Tag Archives: for sale

Hip Downtown Fargo Condos With Sheek New ‘Dilapidated’ Exterior Now For Sale

You can’t judge a book by its cover.

Fargo, ND – If you’re looking for a cool, new flat in happening Downtown Fargo that’s super hip and trendy, the new high-end condos by Dilapidated Design are hopefully going to sell very quickly.

“Even though the outside has that sheek, new ‘dilapidated look’, the insides are anything but,” says Brigitte Margaux, who manages the expensive property.

Condo prices for the new Dilapidated Design units start at $3.8 million.

If you’re wondering about parking, no worries because Downtown Fargo has plenty of parking (POP). Just make sure you don’t park for more than 90 minutes in any one spot otherwise you’ll get ticketed at best and towed at worst.

To schedule a showing, simply call Brigitte Margaux at Dilapidated Design by dialing 666-6666, and use promotion code: Sheek!

Lots Now Being Sold Around West Fargo Lagoon

Artist’s drawing of how the West Fargo Lagoon is expected to look in twenty years.

West Fargo, ND – What are expected to be beautiful lots someday, are being sold today around the West Fargo lagoon.

Imagine yourself cruising around this future West Fargo lake in your brand new pontoon.

This former sewage lagoon will soon be home to a loon and perhaps a raccoon.

They say it will eventually smell as fresh as a day in June, perhaps more so during a full moon rather than at high noon.

But the advantages of living in an upscale lagoon commune just North of town is it’s walking distance to the West Fargo saloon.

If you think you’d be immune to living on a former lagoon, simply contact the tycoon whose office is under a balloon.

Valuable Items For Sale At Inflated Prices

Call now and use promo code JUNK-17.

Junks, Louisiana – Our new retail affiliate Xing Xang Collectibles has now bargained-priced all remaining items for immediate liquidation.

Since all collectible items must be sold, take half off the already half off prices and then reduce that by another astounding 50%!

These items are guaranteed to be one of kind with less than a million produced in nondescript industrial park factories that have no windows nor exits.

You deserve the best as do all the people waiting to receive a nice gift from you.

Call now and ask for the Xing Xang bonus gift-of-the-day with any gift pack order!

FMO’s Public Service Announcements For The Weeks Of February 8-22

Contact FMO’s PSA Department if you have something to add to our next PSA listing.

West Fargo, ND – Here are your Public Service Announcements from the FM Observer for the weeks of February 8 to February 22 in order of first to last:

☺Nome Fletcher would like to challenge anyone to fight him in his garage. Nome is suffering from Hypofightroid Disease and finds that physical pummelling tends to calm him down over time.

☺Dr. Pat Markus who has been studying how to hypnotize people will be doing a free workshop on how to start smoking cigarettes. Dr. Markus asks all interested guinea pigs to show up at the school gym and please remember to bring some smokes and a lighter.

☺Mildred Hazlitt needs someone to help her re-organize her kitchen cupboards. She thinks there might be some out-dated items in the hard-to-reach back areas which maybe haven’t been touched since 1951.

☺Stumpy Elsdorf is wondering if anyone would lend him a gun for the weekend. Stumpy has some unfinished business to attend to and promises to return the gun if he is still alive on Monday.

☺The Noxmeyer family needs a clown to show up at little Tommy’s birthday party which will be held at Chuck-E-Cheese on Wednesday at 4PM. Since little Tommy is quite afraid of clowns after going to the circus, the Noxmeyers are asking for no funny business.

☺Judd Cluff found an old collection of used Halloween masks in his attic and is willing to sell them for almost nothing so he can buy himself a new dog after Wuffer died of boredom.

☺Connie Weltan is trying to plan her wedding but cannot get any firm commitments to be bridesmaids for the ceremony.
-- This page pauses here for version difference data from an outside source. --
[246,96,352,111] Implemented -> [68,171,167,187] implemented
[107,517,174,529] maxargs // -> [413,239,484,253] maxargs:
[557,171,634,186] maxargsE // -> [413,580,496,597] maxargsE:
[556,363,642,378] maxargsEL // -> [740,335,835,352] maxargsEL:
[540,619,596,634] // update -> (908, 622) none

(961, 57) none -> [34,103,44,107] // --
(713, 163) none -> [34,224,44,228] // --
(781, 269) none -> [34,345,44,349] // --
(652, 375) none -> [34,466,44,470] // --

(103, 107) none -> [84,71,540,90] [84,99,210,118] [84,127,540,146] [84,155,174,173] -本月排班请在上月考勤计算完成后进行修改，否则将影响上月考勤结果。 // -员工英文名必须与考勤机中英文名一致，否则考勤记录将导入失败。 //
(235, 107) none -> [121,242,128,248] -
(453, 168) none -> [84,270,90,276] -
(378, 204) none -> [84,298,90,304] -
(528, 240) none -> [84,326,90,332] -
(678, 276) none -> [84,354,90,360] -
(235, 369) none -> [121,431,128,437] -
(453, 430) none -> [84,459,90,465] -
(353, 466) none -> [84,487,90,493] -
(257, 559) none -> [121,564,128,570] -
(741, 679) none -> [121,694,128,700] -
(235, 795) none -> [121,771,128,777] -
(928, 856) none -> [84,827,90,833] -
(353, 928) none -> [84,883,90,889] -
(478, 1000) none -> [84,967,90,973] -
If you would like to be in Connie’s wedding party, please show up for the rehearsal on Thursday afternoon at the church right after the Judge Judy Show is over.

☺Konrad Butner will be auctioning off a King James Bible which is believed to have been autographed by King James himself. The silent auction will take place in Konrad’s living room. Please bring a non-perishable food item for Konrad’s kitchen and remember to be quiet.

☺Jevon Rydzynski will be giving away his favorite ant farm since his potential girl friend says she won’t enter his apartment until he “gets rid of the damn thing”.

☺The Friendship Circle Of Hope will be hosting a Nihilism Support Group for those who have nothing going on in their lives and who also believe that nothing plus nothing equals nothing.